第二天韋幼青醒來時,繹心已經出去了。連寬姐都由山莊看園子的雇了輛車,帶着在洛陽各處玩耍。阿賓卻沒有出門,在山莊裏陪着韋幼青。
韋幼青問了阿賓他們昨日出去會朋友的事,與繹心說的都對上了。可韋幼青的疑惑依舊未解,這阿賓回答起自己的問題來,怎麽像對口詞一樣,準備的天衣無縫?分明是繹心和他串過話的。
當下也不再多問,以前來洛陽時他們都住在品庭居,半山山莊卻是第一次來,前幾日總是出門辦事,今天幹脆仔細逛一逛。
在這幾處屋舍的北邊,就是溫泉池,沿着被花樹遮蓋的通幽小路,可以看到一座高大的由白石蓋起的三間大廳,大廳由十二根粗大石柱撐起,石柱光鑒可人,上面雕着精美的花朵。在石柱與石柱之間,白色的帷幔随風輕輕的飛舞。

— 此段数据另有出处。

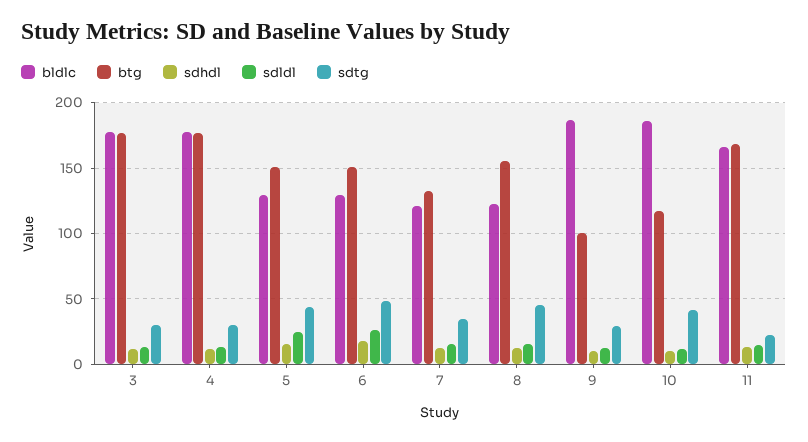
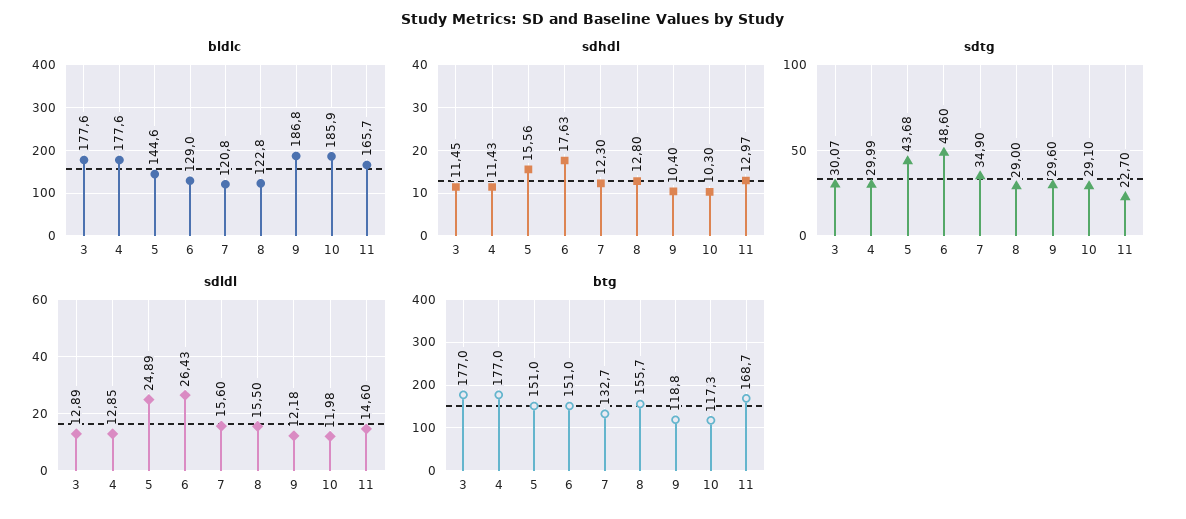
bldlc, 5: 130 -> 144.6
sdtg, 8: 45 -> 29
btg, 9: 100 -> 118.8
sdtg, 10: 40 -> 29.1

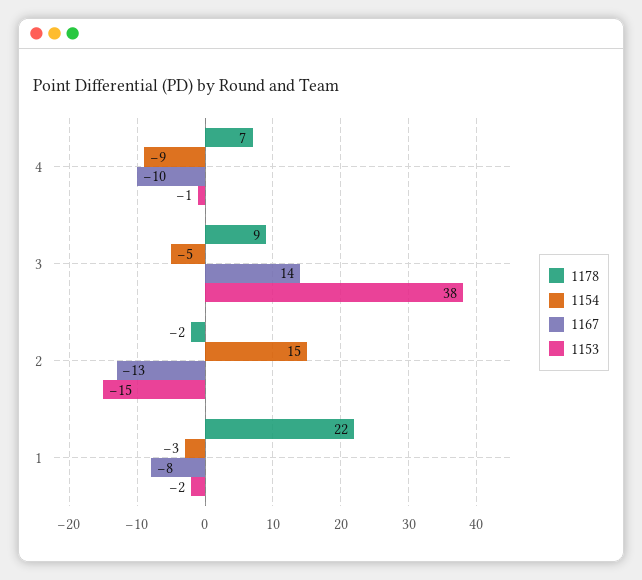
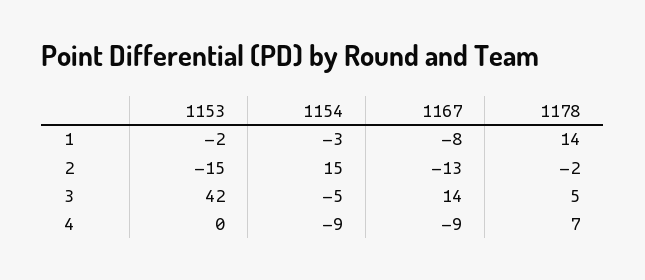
1167, 4: -10 -> -9
1153, 4: -1 -> 0
1178, 3: 9 -> 5
1153, 3: 38 -> 42
1178, 1: 22 -> 14

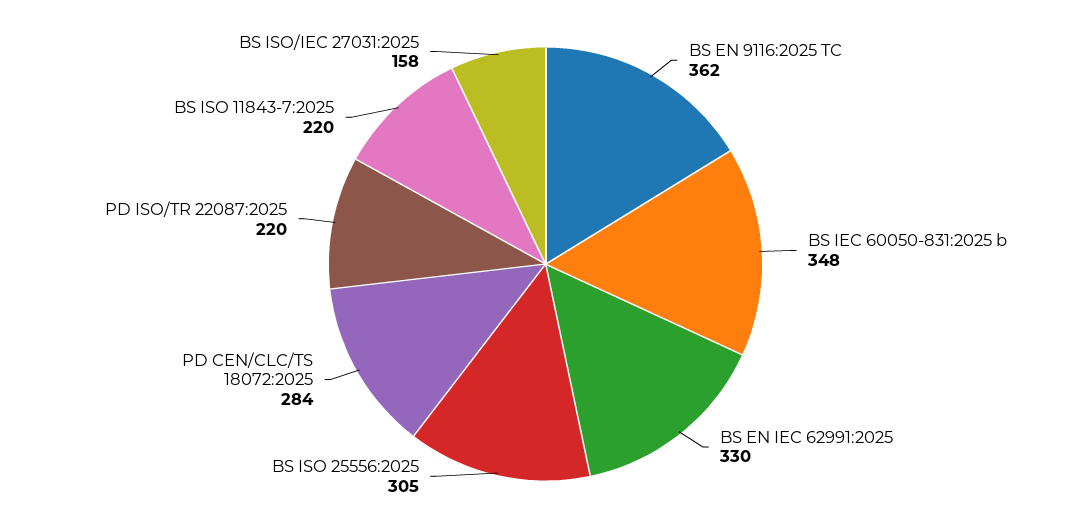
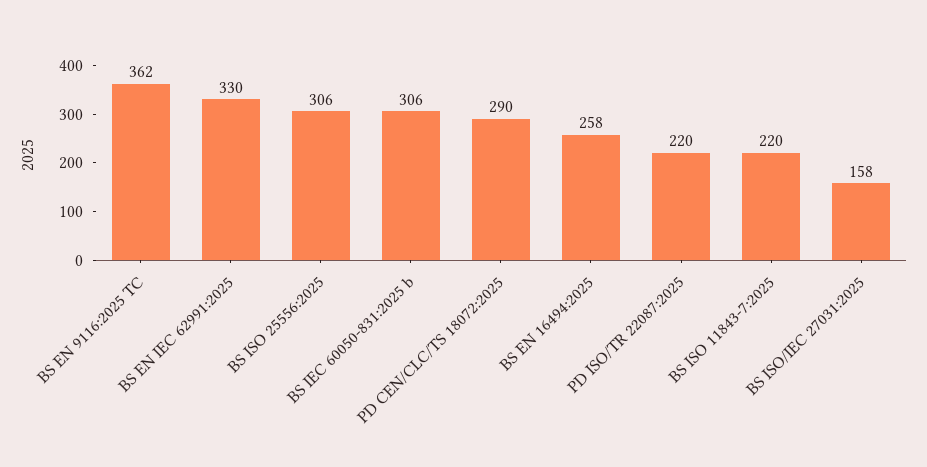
BS IEC 60050-831:2025 b: 348 -> 306
BS ISO 25556:2025: 305 -> 306
PD CEN/CLC/TS 18072:2025: 284 -> 290
BS EN 16494:2025: none -> 258

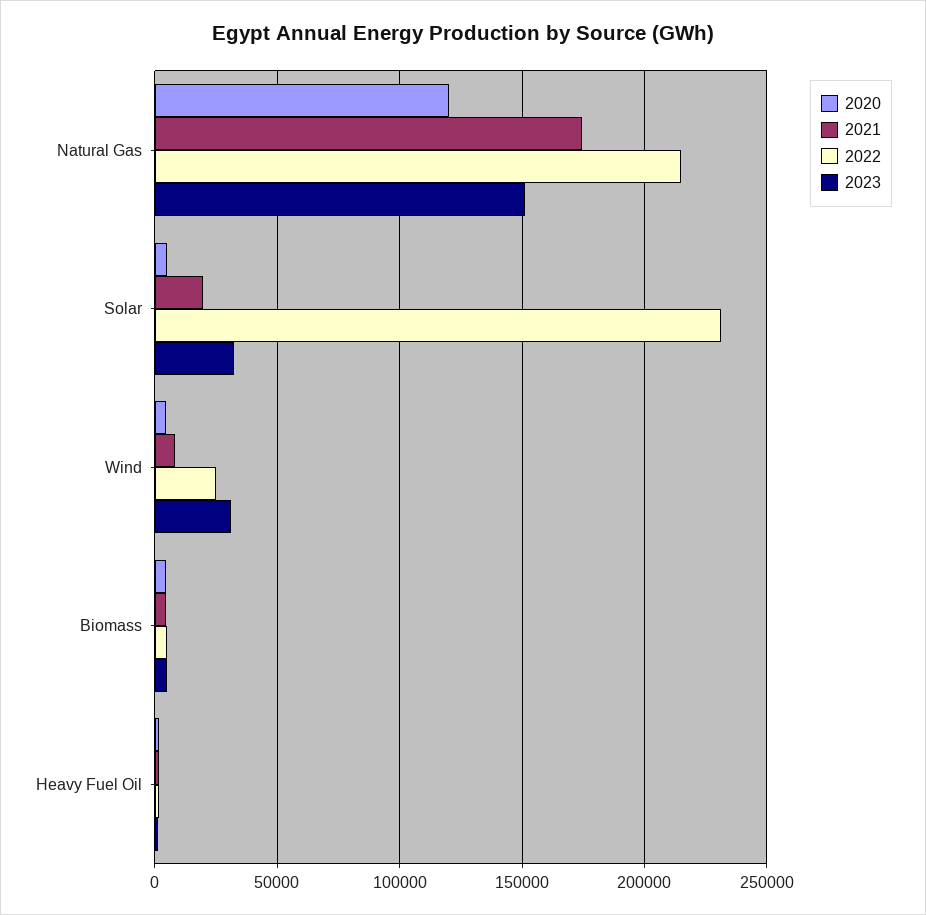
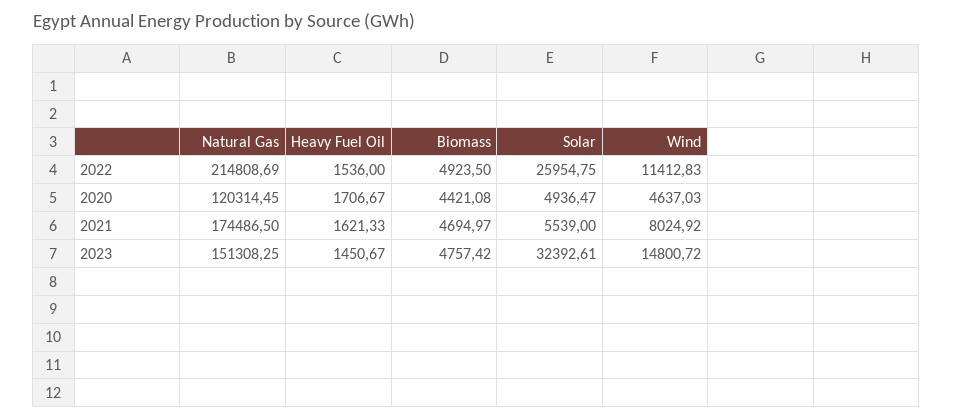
2021, Solar: 20000 -> 5539
2022, Solar: 230000 -> 25954.75
2022, Wind: 25000 -> 11412.83
2023, Wind: 30000 -> 14800.72

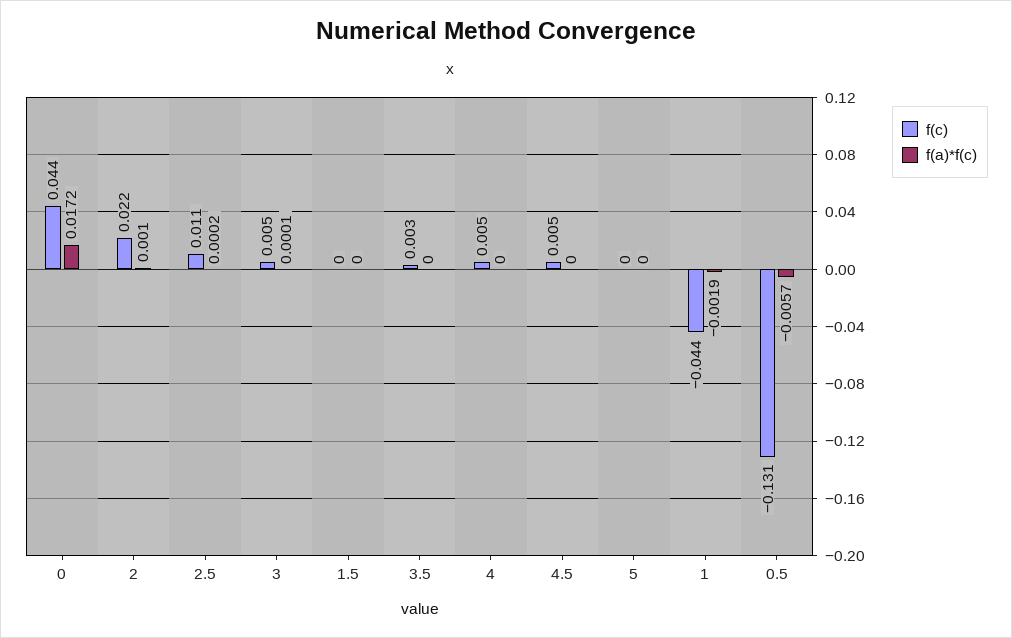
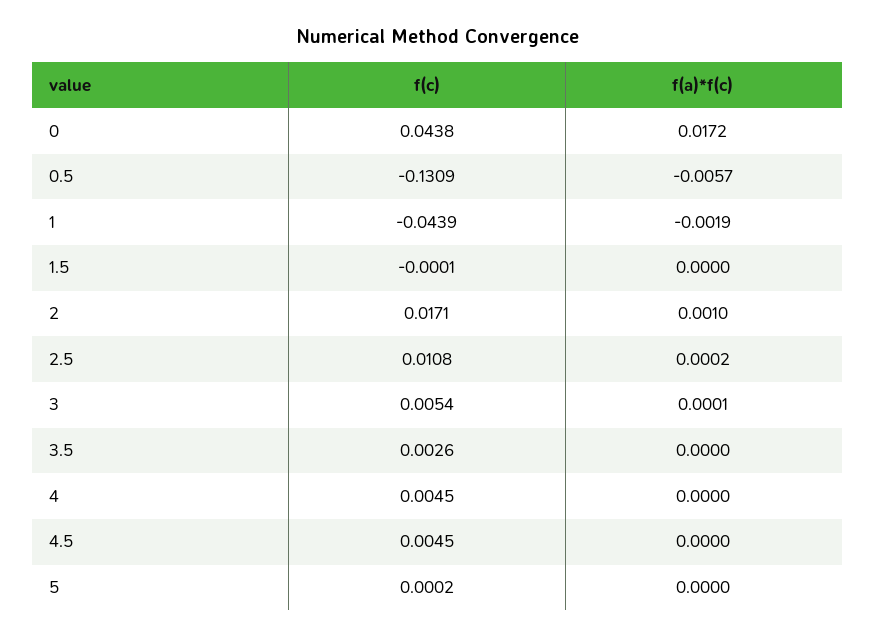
f(c), 2: 0.022 -> 0.0171

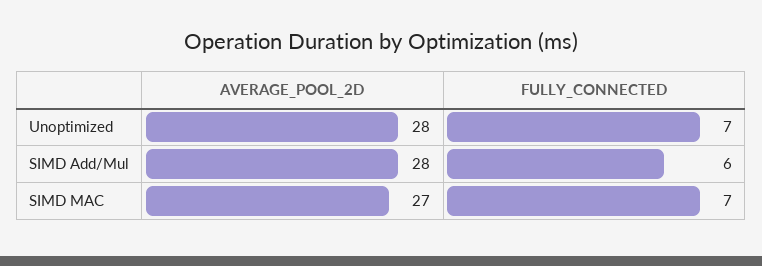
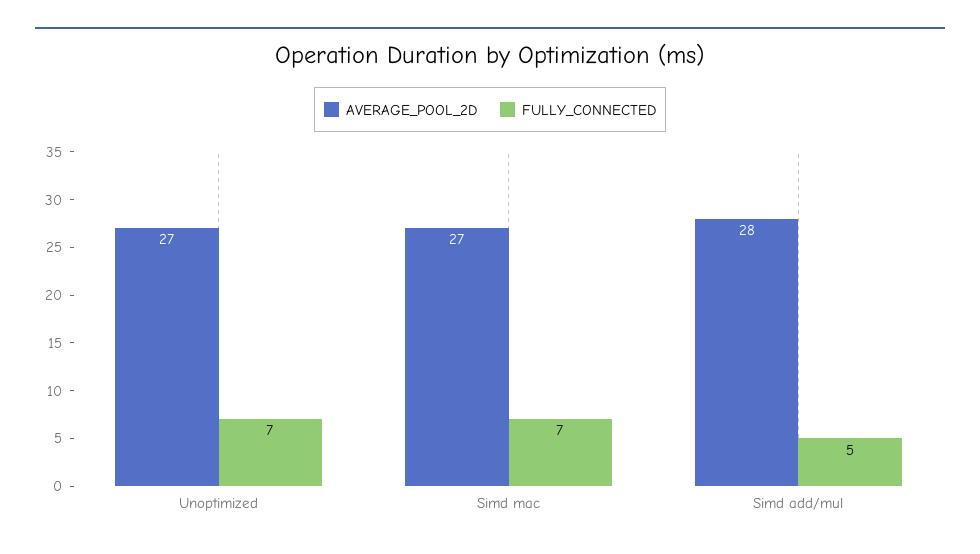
AVERAGE_POOL_2D, Unoptimized: 28 -> 27
FULLY_CONNECTED, SIMD Add/Mul: 6 -> 5

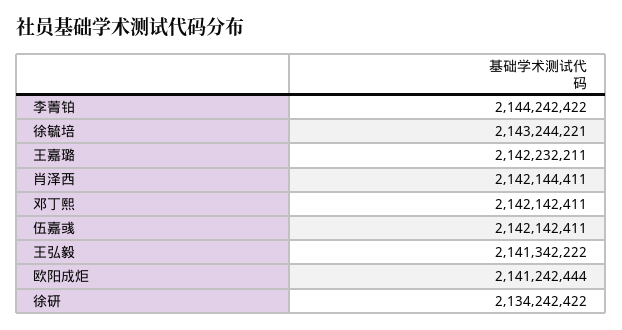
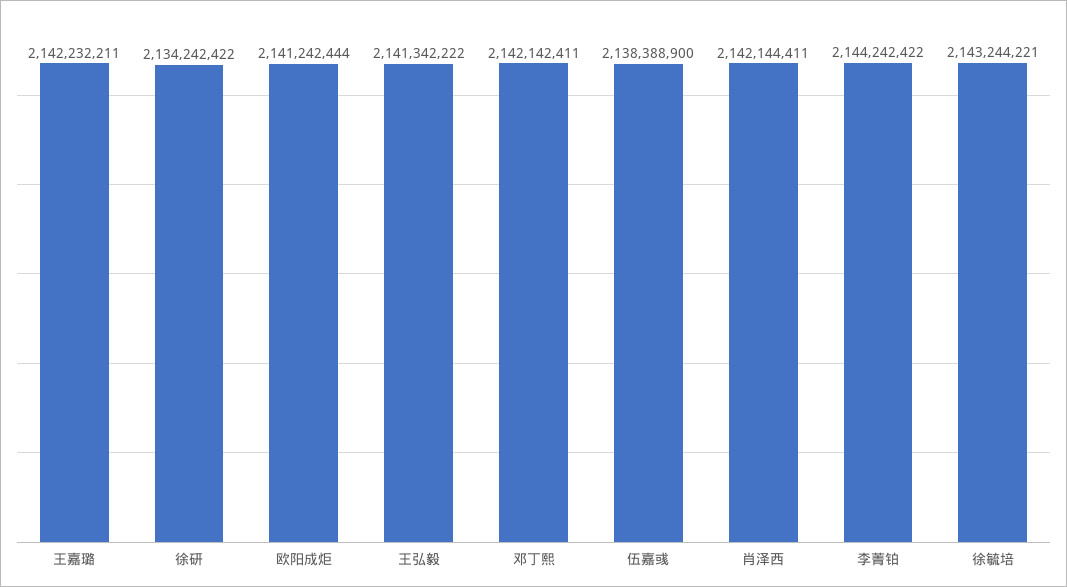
伍嘉彧: 2142142411 -> 2138388900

“這裏與其他地方不一樣啊!”韋幼青邊說着,邊踏進廳内。穿過大廳,前面霧氣騰騰,熱氣撲面而來。想是溫泉池了。
打開厚厚的門簾,裏面的溫泉池亦是半露天的,一個小侍女聽到聲音,急忙從裏面的屋子裏出來迎接。
“這要怎麽泡?外面看得見的。”
小侍女聽韋幼青如是說,掩口笑道:“公子有所不知,這裏四面都有防風簾,拉上以後,不要說這夏日裏防着被人看見,到了冬日,外面的風根本吹不進來。”
韋幼青雖然被小侍女嘲笑了,可他見這小侍女嬌憨可愛,并沒有生氣,反而笑着問道:“你是在這裏面服侍的嗎?平時住在這裏?可如今夏日好熱……”
小侍女笑道:“隻是這池子裏熱,住的地方不熱的。”說着,主動打起身後的簾子,請韋幼青過去看看。
韋幼青随小侍女走進簾内,果然簾内簾外兩重天地。簾内是一排整齊的屋舍,且厚厚的簾子阻擋住熱氣,反而有些陰冷。